_DOCUMENT SEGMENT_
Book Club Choices

We have come to the portion of the year that allows you some latitude to follow your own interests in the selection of which book you would like to read next (our last for the year.) Select a first and second choice from the following list. You must pick something you have not read before. Please note that all sample reviews have been taken from Amazon.com where more are available if you would like to read more about any of these books. Be aware that some of the texts below deal with provocative issues in a way you or your family may be sensitive to; for that reason, parents/guardians must sign off on your choices. Signed reading selections are due on Monday, March 9th.

Hunger of Memory by Richard Rodriguez

Vance Packard, in researching his book "The Status Seekers," found that upward mobility in the United States was much more difficult than Americans would like to believe, and that those who were successful made it largely by cutting ties to their roots. Although framed in the context of ethnicity--Richard Rodriguez' book makes that same point. Moving up from working class to upper middle class promised success and acceptance and self-respect, but getting there was a little like edging out onto the ice, feeling inadequate and fearful that at any moment he might fall through. This book will resonate with anyone--immigrant or not, minority or not--who has made such a journey. Rodriguez scathingly criticizes affirmative action and bi-lingual education programs, correctly identifying the first as promoting socially crippling labels--"disadvantaged minority"--and the second as an obstacle to what he sees as the keys to success in America--a solid education and learning to speak and write English well. Rodriguez discovers early on what many of those with romantic notions about their ethnic or racial heritage eventually come to realize--that he is an American. But in the sadness he feels at the growing distance between himself and his parents, he fails--and several previous reviewers of this book fail--to note one very important thing. Upward mobility occurs incrementally, not in one leap. Rodriguez was put in a position to get that excellent education, to learn to speak unaccented English, and to become a respected author and scholar by parents who left Mexico and the little homogeneous Catholic towns and moved to the United States. In short, by parents who had cut the ties to their own roots.

In Defense of Food by Michael Pollan

From Publishers Weekly. Pollan provides another shocking yet essential treatise on the industrialized Western diet and its detrimental effects on our bodies and culture. Here he lays siege to the food industry and scientists' attempts to reduce food and the cultural practices of eating into bite-size concepts known as nutrients, and contemplates the follies of doing so. As an increasing number of Americans are overfed and undernourished, Pollan makes a strong argument for serious reconsideration of our eating habits and casts a suspicious eye on the food industry and its more pernicious and misleading practices. …Copyright © Reed Business Information, a division of Reed Elsevier Inc. All rights reserved.

Into Thin Air by Jon Krakauer

A bank of clouds was assembling on the not-so-distant horizon, but journalist-mountaineer Jon Krakauer, standing on the summit of Mt. Everest, saw nothing that "suggested that a murderous storm was bearing down." He was wrong. The storm, which claimed five lives and left countless more--including Krakauer's--in guilt-ridden disarray, would also provide the impetus for Into Thin Air, Krakauer's epic account of the May 1996 disaster. With more than 250 black-and-white photographs taken by various expedition members and an enlightening new postscript by the author, the Illustrated Edition shows readers what this tragic climb looked like and potentially provides closure for Krakauer and his detractors.

_WHAT IS BEING ASKED_
Translate this sentence from the book club list into Spanish: "Signed reading selections are due on Monday, March 9th." The entries after this point have nothing to do with the book club list.

_DATASET RECORDS_
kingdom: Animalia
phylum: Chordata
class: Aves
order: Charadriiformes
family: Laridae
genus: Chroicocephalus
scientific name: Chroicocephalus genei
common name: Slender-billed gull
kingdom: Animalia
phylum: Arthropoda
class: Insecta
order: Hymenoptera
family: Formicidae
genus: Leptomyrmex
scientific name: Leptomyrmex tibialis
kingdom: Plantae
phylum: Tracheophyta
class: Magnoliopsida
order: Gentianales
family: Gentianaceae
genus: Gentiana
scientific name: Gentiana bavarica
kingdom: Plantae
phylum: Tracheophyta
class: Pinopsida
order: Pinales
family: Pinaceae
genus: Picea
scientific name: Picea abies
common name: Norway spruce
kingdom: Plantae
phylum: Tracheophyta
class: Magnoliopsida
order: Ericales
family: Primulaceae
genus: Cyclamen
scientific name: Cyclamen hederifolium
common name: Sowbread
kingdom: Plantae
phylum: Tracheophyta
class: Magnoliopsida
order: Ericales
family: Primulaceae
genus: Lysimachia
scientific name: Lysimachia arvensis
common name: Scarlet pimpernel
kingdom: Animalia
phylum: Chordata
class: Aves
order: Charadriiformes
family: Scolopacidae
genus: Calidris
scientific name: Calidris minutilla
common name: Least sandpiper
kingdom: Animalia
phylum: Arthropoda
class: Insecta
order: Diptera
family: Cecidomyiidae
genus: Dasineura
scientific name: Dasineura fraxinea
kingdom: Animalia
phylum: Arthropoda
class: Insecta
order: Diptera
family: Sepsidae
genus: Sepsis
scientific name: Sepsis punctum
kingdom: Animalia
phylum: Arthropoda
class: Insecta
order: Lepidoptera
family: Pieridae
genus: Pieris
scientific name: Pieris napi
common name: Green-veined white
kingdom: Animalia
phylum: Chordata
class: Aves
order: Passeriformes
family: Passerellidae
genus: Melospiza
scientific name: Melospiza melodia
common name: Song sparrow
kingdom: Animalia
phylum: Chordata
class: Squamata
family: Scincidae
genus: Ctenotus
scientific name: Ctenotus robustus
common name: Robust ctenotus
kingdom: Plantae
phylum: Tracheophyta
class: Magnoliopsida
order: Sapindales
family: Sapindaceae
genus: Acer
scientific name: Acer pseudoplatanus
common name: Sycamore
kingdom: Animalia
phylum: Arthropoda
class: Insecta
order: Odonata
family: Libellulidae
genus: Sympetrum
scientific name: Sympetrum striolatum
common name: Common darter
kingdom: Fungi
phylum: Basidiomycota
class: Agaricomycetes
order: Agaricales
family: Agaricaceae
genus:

_RESPONSE TO THIS EXERCISE_
Las selecciones de lectura firmadas deben entregarse el lunes 9 de marzo.